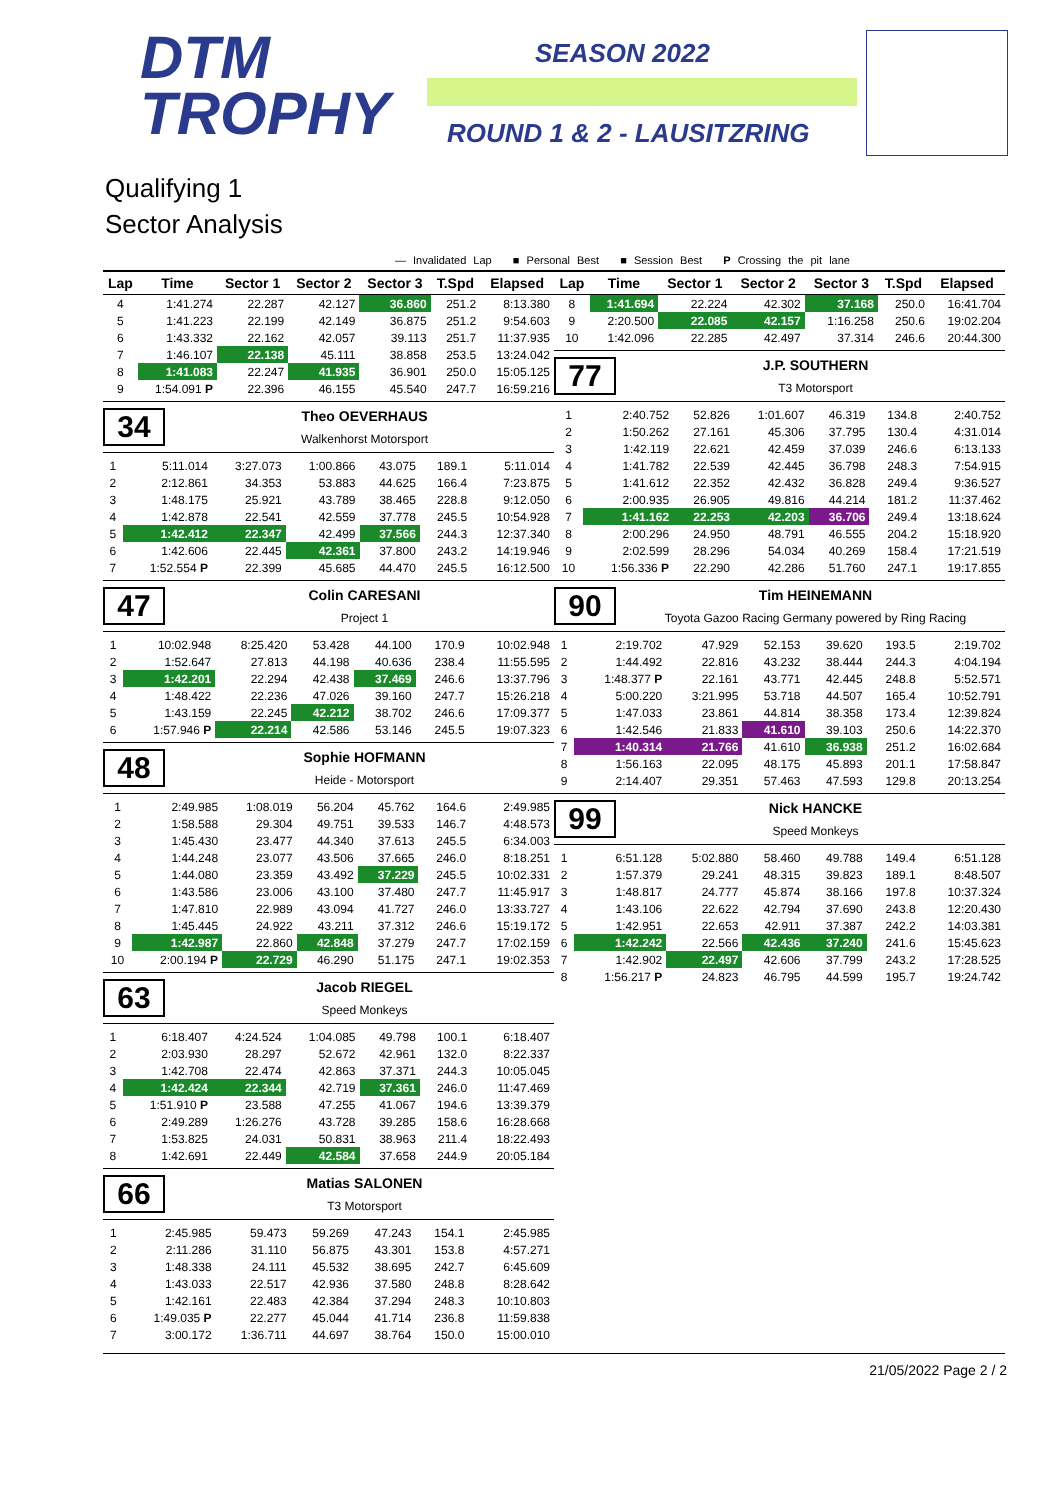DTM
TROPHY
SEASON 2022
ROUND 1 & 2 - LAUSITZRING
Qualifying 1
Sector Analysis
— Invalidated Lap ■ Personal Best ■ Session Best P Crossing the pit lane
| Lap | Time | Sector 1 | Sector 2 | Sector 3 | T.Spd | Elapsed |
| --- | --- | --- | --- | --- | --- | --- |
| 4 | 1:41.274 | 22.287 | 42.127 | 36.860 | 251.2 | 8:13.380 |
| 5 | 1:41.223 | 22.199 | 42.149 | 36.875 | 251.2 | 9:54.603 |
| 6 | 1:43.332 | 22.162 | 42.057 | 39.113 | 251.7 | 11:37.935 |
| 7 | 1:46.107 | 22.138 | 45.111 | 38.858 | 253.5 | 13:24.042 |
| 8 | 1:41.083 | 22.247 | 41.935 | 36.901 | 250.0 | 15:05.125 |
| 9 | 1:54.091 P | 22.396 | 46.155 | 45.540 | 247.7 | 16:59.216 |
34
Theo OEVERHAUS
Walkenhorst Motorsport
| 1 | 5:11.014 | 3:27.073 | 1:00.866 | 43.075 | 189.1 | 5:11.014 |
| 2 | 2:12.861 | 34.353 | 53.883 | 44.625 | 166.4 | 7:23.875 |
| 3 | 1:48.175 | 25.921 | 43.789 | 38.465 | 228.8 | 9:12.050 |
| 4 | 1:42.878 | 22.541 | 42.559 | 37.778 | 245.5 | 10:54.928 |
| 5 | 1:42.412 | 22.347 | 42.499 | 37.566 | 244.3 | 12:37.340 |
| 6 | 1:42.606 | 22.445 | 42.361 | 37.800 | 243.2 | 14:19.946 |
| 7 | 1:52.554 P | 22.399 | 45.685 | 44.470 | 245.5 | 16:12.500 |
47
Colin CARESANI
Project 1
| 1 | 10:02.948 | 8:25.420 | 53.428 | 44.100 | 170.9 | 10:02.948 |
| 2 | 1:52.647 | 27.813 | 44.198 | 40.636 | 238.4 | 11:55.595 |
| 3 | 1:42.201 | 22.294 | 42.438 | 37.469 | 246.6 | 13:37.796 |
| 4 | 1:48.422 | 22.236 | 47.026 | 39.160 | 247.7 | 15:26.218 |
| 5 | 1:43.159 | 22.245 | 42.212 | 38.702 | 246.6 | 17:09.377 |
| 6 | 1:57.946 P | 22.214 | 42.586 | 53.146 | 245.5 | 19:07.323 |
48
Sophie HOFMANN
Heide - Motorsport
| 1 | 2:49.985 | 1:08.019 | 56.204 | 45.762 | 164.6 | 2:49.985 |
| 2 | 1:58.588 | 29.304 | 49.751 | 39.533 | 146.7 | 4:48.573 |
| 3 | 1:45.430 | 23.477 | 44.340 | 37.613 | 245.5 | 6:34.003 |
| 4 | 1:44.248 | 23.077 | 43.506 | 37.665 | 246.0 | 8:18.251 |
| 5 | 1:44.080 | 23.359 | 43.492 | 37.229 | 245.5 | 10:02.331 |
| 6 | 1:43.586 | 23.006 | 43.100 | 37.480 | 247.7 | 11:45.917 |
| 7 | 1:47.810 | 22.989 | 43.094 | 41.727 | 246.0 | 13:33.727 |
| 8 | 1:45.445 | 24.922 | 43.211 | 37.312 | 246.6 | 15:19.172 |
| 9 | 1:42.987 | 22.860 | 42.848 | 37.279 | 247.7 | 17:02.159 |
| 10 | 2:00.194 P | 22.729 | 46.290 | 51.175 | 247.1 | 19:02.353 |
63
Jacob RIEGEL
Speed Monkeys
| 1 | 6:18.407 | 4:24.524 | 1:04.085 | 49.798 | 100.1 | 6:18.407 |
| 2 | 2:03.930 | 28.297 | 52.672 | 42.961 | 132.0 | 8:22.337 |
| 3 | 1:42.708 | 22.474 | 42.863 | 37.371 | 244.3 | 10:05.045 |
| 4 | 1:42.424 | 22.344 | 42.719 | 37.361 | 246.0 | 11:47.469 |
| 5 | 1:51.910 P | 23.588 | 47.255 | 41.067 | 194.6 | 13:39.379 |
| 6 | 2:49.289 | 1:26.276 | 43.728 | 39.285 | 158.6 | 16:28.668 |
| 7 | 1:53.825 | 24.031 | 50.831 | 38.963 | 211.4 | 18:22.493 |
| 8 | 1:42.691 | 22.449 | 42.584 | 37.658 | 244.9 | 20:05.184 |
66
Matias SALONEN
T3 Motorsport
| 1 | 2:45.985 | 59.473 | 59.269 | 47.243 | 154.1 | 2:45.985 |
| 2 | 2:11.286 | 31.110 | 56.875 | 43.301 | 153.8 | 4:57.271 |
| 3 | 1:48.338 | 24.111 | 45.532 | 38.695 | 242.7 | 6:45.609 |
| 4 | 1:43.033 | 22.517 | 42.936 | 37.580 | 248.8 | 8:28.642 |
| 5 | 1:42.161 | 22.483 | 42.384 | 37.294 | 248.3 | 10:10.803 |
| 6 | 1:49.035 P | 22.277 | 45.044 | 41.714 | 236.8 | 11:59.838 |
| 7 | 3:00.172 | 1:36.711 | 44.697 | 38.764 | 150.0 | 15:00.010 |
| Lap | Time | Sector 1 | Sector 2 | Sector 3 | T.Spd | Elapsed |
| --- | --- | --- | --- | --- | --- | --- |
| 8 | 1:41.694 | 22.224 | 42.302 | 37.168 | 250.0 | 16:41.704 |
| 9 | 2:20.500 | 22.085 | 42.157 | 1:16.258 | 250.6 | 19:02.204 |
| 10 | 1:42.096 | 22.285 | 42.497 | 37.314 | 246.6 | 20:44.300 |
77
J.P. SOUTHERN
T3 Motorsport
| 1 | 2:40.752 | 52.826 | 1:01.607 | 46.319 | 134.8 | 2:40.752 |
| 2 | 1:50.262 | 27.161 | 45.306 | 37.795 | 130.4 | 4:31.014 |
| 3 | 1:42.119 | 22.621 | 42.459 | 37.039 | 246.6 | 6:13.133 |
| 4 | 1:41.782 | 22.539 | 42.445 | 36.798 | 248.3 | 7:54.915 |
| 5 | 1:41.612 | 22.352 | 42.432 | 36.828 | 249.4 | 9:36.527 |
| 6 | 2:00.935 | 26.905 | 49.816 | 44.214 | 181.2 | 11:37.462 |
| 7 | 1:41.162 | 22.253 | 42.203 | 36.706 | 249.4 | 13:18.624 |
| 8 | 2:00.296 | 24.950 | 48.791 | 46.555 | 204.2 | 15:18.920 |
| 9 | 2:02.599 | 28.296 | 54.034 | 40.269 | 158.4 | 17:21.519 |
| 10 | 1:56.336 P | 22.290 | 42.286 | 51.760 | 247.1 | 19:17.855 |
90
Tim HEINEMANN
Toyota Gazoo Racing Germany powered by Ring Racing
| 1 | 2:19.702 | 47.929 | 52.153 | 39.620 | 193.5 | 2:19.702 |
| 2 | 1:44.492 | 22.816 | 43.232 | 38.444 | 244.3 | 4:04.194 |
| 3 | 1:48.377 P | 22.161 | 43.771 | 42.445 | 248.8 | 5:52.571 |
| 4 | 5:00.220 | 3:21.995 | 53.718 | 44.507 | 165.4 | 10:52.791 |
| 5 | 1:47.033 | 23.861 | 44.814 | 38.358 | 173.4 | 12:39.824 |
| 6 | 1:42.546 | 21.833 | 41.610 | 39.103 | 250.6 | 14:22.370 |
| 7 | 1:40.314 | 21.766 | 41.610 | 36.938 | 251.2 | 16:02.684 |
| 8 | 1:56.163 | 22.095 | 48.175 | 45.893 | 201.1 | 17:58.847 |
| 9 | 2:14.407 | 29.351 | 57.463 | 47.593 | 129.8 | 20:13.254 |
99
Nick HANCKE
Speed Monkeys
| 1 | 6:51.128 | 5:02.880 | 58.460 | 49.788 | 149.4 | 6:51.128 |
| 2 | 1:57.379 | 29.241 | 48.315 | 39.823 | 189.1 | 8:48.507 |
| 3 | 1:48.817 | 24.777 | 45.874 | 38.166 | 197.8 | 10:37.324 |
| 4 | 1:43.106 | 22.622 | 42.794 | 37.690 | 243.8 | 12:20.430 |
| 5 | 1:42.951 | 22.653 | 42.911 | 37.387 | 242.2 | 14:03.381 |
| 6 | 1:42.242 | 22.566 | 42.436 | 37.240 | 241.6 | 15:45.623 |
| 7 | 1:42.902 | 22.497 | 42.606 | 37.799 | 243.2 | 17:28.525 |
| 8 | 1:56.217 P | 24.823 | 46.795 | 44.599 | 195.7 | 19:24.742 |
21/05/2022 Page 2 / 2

---*---

#### ASSIGNMENT:
Using the entries above, output exactly the lines between the line holding "251.7 | 11:37.935 |" and the line holding "244.3 | 12:37.340 |", end lines included, and nothing more.

#### PROBLEM SOLUTION:
| 6 | 1:43.332 | 22.162 | 42.057 | 39.113 | 251.7 | 11:37.935 |
| 7 | 1:46.107 | 22.138 | 45.111 | 38.858 | 253.5 | 13:24.042 |
| 8 | 1:41.083 | 22.247 | 41.935 | 36.901 | 250.0 | 15:05.125 |
| 9 | 1:54.091 P | 22.396 | 46.155 | 45.540 | 247.7 | 16:59.216 |
34
Theo OEVERHAUS
Walkenhorst Motorsport
| 1 | 5:11.014 | 3:27.073 | 1:00.866 | 43.075 | 189.1 | 5:11.014 |
| 2 | 2:12.861 | 34.353 | 53.883 | 44.625 | 166.4 | 7:23.875 |
| 3 | 1:48.175 | 25.921 | 43.789 | 38.465 | 228.8 | 9:12.050 |
| 4 | 1:42.878 | 22.541 | 42.559 | 37.778 | 245.5 | 10:54.928 |
| 5 | 1:42.412 | 22.347 | 42.499 | 37.566 | 244.3 | 12:37.340 |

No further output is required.